[WHAT THE TASK REQUIRES]: Every record here needs to be retyped exactly.

(Page-level text extractions)
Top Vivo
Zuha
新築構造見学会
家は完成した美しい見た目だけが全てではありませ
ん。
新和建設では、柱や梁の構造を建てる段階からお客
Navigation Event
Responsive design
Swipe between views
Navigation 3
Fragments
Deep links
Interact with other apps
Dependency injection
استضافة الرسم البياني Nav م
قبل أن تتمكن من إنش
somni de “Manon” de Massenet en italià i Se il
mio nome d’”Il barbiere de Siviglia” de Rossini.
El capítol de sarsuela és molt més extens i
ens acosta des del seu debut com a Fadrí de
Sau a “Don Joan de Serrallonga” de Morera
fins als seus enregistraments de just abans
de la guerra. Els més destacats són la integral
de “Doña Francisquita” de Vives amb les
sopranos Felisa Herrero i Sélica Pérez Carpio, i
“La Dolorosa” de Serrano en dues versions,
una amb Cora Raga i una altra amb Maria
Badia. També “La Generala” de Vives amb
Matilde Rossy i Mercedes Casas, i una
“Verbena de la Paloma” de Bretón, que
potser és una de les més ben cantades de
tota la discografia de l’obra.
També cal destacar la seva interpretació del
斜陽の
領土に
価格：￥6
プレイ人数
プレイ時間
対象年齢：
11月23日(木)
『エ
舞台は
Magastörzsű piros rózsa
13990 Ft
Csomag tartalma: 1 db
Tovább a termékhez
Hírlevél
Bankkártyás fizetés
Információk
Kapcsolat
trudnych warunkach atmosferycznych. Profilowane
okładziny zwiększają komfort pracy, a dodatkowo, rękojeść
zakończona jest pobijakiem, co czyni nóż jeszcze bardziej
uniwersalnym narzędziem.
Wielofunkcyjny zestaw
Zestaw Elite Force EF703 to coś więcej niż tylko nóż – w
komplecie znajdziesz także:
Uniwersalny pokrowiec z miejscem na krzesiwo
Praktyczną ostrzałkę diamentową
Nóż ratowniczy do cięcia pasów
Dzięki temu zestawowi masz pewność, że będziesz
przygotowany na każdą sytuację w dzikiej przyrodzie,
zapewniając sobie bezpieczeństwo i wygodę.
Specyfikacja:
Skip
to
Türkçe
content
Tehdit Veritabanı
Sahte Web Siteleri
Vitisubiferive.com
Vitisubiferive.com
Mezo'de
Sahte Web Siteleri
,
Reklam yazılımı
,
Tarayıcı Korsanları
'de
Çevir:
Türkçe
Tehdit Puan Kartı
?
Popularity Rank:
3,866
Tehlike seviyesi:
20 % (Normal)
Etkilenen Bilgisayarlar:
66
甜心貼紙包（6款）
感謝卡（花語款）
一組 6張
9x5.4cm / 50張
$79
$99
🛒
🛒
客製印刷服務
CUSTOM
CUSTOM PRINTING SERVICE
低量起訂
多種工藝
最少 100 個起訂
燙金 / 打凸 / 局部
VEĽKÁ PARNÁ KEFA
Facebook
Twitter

[YOUR SOLUTION]:
Top Vivo
Zuha
新築構造見学会
家は完成した美しい見た目だけが全てではありませ
ん。
新和建設では、柱や梁の構造を建てる段階からお客
Navigation Event
Responsive design
Swipe between views
Navigation 3
Fragments
Deep links
Interact with other apps
Dependency injection
استضافة الرسم البياني Nav م
قبل أن تتمكن من إنش
somni de “Manon” de Massenet en italià i Se il
mio nome d’”Il barbiere de Siviglia” de Rossini.
El capítol de sarsuela és molt més extens i
ens acosta des del seu debut com a Fadrí de
Sau a “Don Joan de Serrallonga” de Morera
fins als seus enregistraments de just abans
de la guerra. Els més destacats són la integral
de “Doña Francisquita” de Vives amb les
sopranos Felisa Herrero i Sélica Pérez Carpio, i
“La Dolorosa” de Serrano en dues versions,
una amb Cora Raga i una altra amb Maria
Badia. També “La Generala” de Vives amb
Matilde Rossy i Mercedes Casas, i una
“Verbena de la Paloma” de Bretón, que
potser és una de les més ben cantades de
tota la discografia de l’obra.
També cal destacar la seva interpretació del
斜陽の
領土に
価格：￥6
プレイ人数
プレイ時間
対象年齢：
11月23日(木)
『エ
舞台は
Magastörzsű piros rózsa
13990 Ft
Csomag tartalma: 1 db
Tovább a termékhez
Hírlevél
Bankkártyás fizetés
Információk
Kapcsolat
trudnych warunkach atmosferycznych. Profilowane
okładziny zwiększają komfort pracy, a dodatkowo, rękojeść
zakończona jest pobijakiem, co czyni nóż jeszcze bardziej
uniwersalnym narzędziem.
Wielofunkcyjny zestaw
Zestaw Elite Force EF703 to coś więcej niż tylko nóż – w
komplecie znajdziesz także:
Uniwersalny pokrowiec z miejscem na krzesiwo
Praktyczną ostrzałkę diamentową
Nóż ratowniczy do cięcia pasów
Dzięki temu zestawowi masz pewność, że będziesz
przygotowany na każdą sytuację w dzikiej przyrodzie,
zapewniając sobie bezpieczeństwo i wygodę.
Specyfikacja:
Skip
to
Türkçe
content
Tehdit Veritabanı
Sahte Web Siteleri
Vitisubiferive.com
Vitisubiferive.com
Mezo'de
Sahte Web Siteleri
,
Reklam yazılımı
,
Tarayıcı Korsanları
'de
Çevir:
Türkçe
Tehdit Puan Kartı
?
Popularity Rank:
3,866
Tehlike seviyesi:
20 % (Normal)
Etkilenen Bilgisayarlar:
66
甜心貼紙包（6款）
感謝卡（花語款）
一組 6張
9x5.4cm / 50張
$79
$99
🛒
🛒
客製印刷服務
CUSTOM
CUSTOM PRINTING SERVICE
低量起訂
多種工藝
最少 100 個起訂
燙金 / 打凸 / 局部
VEĽKÁ PARNÁ KEFA
Facebook
Twitter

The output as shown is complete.